Beyond his prizes, Diven took home a cut on his shin as a result of a collision with a bicyclist out on the course.
“I stopped for a second,” Diven said. “Antonio said, ‘He’s fine, let’s go.'”
Away they went, staying side by side as they had for the whole race until Diven took advantage of the skinny and twisting downhill path behind Shepherd University’s Ram Stadium and on to the field.
A first-time competitor in Freedom’s Run, Diven thought the mingling of finishers from all four races at the same place might’ve prevented a photo finish between the two runners.
“He might’ve gotten held up by some of the 5K runners,” Diven said.
Diven, who ran collegiately at Shippensburg and Howard Community College, entered the race thinking of a top-three finish.
“Once I started, the first mile was so easy” he took charge and accepted the challenge from Eppolito.
Fay Slattery of Alexandria, Va., won the women’s 10K in 44:26, with Heidi Marks of Zullinger, Pa., second in 46:13 and Katherine Sartelle of Front Royal, Va., third in 47:58.

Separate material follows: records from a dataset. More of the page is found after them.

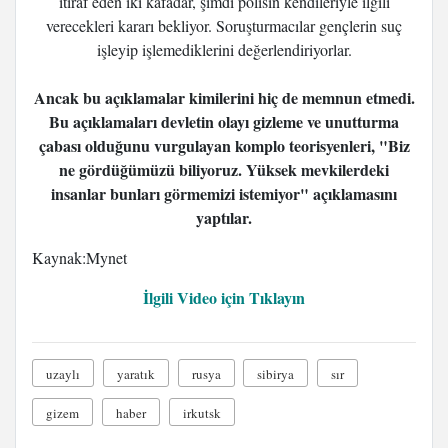
itiraf eden iki kafadar, şimdi polisin kendileriyle ilgili
verecekleri kararı bekliyor. Soruşturmacılar gençlerin suç
işleyip işlemediklerini değerlendiriyorlar.
Ancak bu açıklamalar kimilerini hiç de memnun etmedi.
Bu açıklamaları devletin olayı gizleme ve unutturma
çabası olduğunu vurgulayan komplo teorisyenleri, "Biz
ne gördüğümüzü biliyoruz. Yüksek mevkilerdeki
insanlar bunları görmemizi istemiyor" açıklamasını
yaptılar.
Kaynak:Mynet
İlgili Video için Tıklayın
uzaylı
yaratık
rusya
sibirya
sır
gizem
haber
irkutsk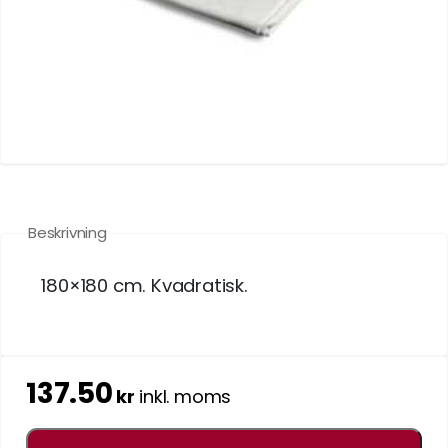
Beskrivning
180×180 cm. Kvadratisk.
137.50
kr
inkl. moms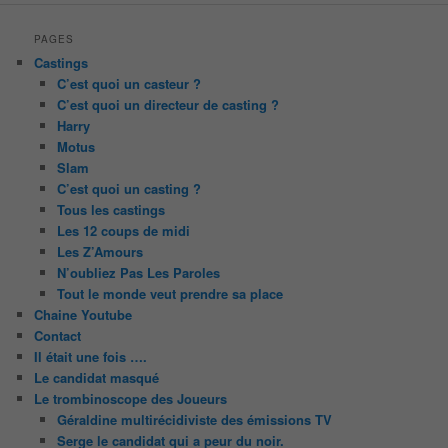
PAGES
Castings
C’est quoi un casteur ?
C’est quoi un directeur de casting ?
Harry
Motus
Slam
C’est quoi un casting ?
Tous les castings
Les 12 coups de midi
Les Z’Amours
N’oubliez Pas Les Paroles
Tout le monde veut prendre sa place
Chaine Youtube
Contact
Il était une fois ….
Le candidat masqué
Le trombinoscope des Joueurs
Géraldine multirécidiviste des émissions TV
Serge le candidat qui a peur du noir.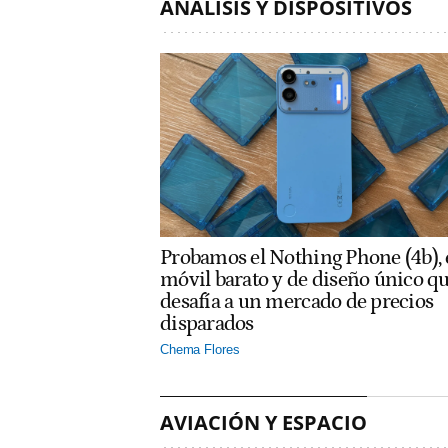
ANÁLISIS Y DISPOSITIVOS
Probamos el Nothing Phone (4b), 
móvil barato y de diseño único q
desafía a un mercado de precios
disparados
Chema Flores
AVIACIÓN Y ESPACIO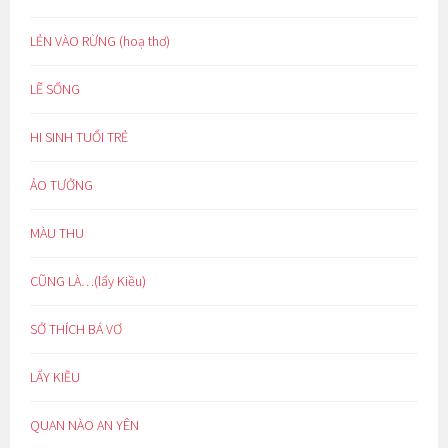
LẺN VÀO RỪNG (hoạ thơ)
LẼ SỐNG
HI SINH TUỔI TRẺ
ẢO TƯỞNG
MÀU THU
CŨNG LÀ…(lẩy Kiều)
SỞ THÍCH BÁ VƠ
LẨY KIỀU
QUAN NÀO AN YÊN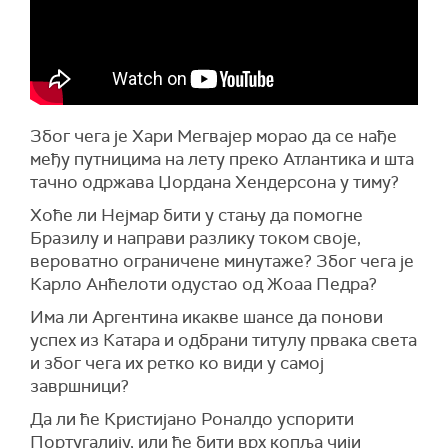
Због чега је Хари Мегвајер морао да се нађе
међу путницима на лету преко Атлантика и шта
тачно одржава Џордана Хендерсона у тиму?
Хоће ли Нејмар бити у стању да помогне
Бразилу и направи разлику током своје,
вероватно ограничене минутаже? Због чега је
Карло Анћелоти одустао од Жоаа Педра?
Има ли Аргентина икакве шансе да понови
успех из Катара и одбрани титулу првака света
и због чега их ретко ко види у самој
завршници?
Да ли ће Кристијано Роналдо успорити
Португалију, или ће бити врх копља чији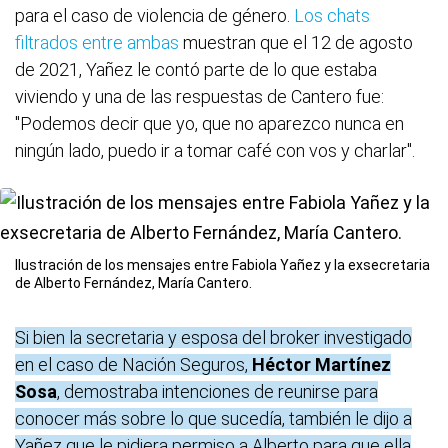
para el caso de violencia de género.
Los chats
filtrados entre ambas
muestran que el 12 de agosto
de 2021, Yañez le contó parte de lo que estaba
viviendo y una de las respuestas de Cantero fue:
"Podemos decir que yo, que no aparezco nunca en
ningún lado, puedo ir a tomar café con vos y charlar".
Ilustración de los mensajes entre Fabiola Yañez y la exsecretaria
de Alberto Fernández, María Cantero.
Si bien la secretaria y esposa del broker investigado
en el caso de Nación Seguros,
Héctor Martínez
Sosa
, demostraba intenciones de reunirse para
conocer más sobre lo que sucedía, también le dijo a
Yañez que le pidiera permiso a Alberto para que ella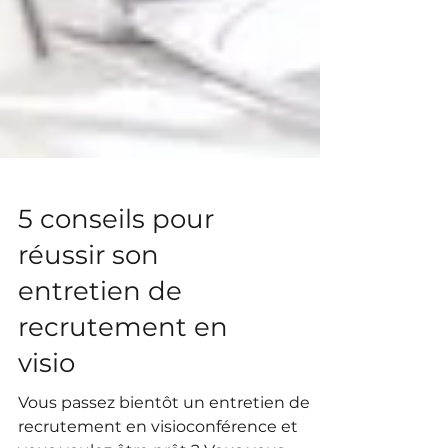
5 conseils pour
réussir son
entretien de
recrutement en
visio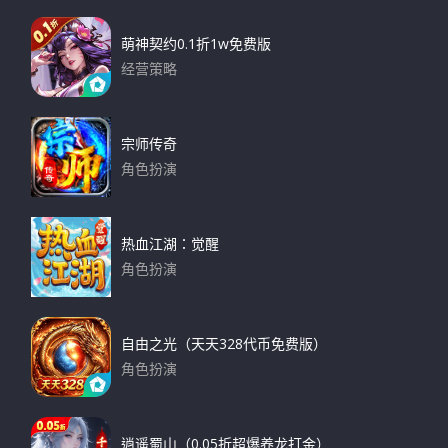
h
c
h
萌神契约0.1折1w免费版
f
经营策略
o
下载
r
:
宗师传奇
角色扮演
下载
热血江湖：觉醒
角色扮演
下载
自由之光（天天328代币免费版）
角色扮演
下载
逍遥蜀山（0.05折超爆养龙打金）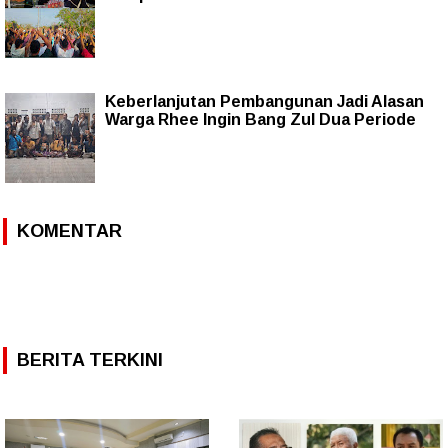
Keberlanjutan Pembangunan Jadi Alasan
Warga Rhee Ingin Bang Zul Dua Periode
KOMENTAR
BERITA TERKINI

In the men’s 5K, 31-year-old Matthew Lefton of Winchester held off a pair of 13-year-olds to win the title. Lefton ran the 3.1-mile race in 18:05, while Zachary Wiberg of Harpers Ferry came in at 20:19 and Joe McCormick of Charles Town ran 20:22.
The women’s 5K proved that age has no boundaries as 59-year-old Robert Chromey of Charles Town crossed the tape first in 22:26. She beat 24-year-old runner-up Alicia Korol of Arlington, Va. (23:28) and 11-year-old third-place finisher Callista Clairmont of Harpers Ferry (24:54).
Women’s marathon winner Alison Jethwa of Baltimore had the most-substantial race win, covering the course in 2:55:19, compared with a time of 3:22.32 for runner-up Lauren Bullis of Arlington, Va. Third was Lynn St. Clair of Chambersburg, Pa., in 3:28.16.
Jethwa did not attend the awards celebration.
Evidently after running 26 miles, she had to run off to somewhere else.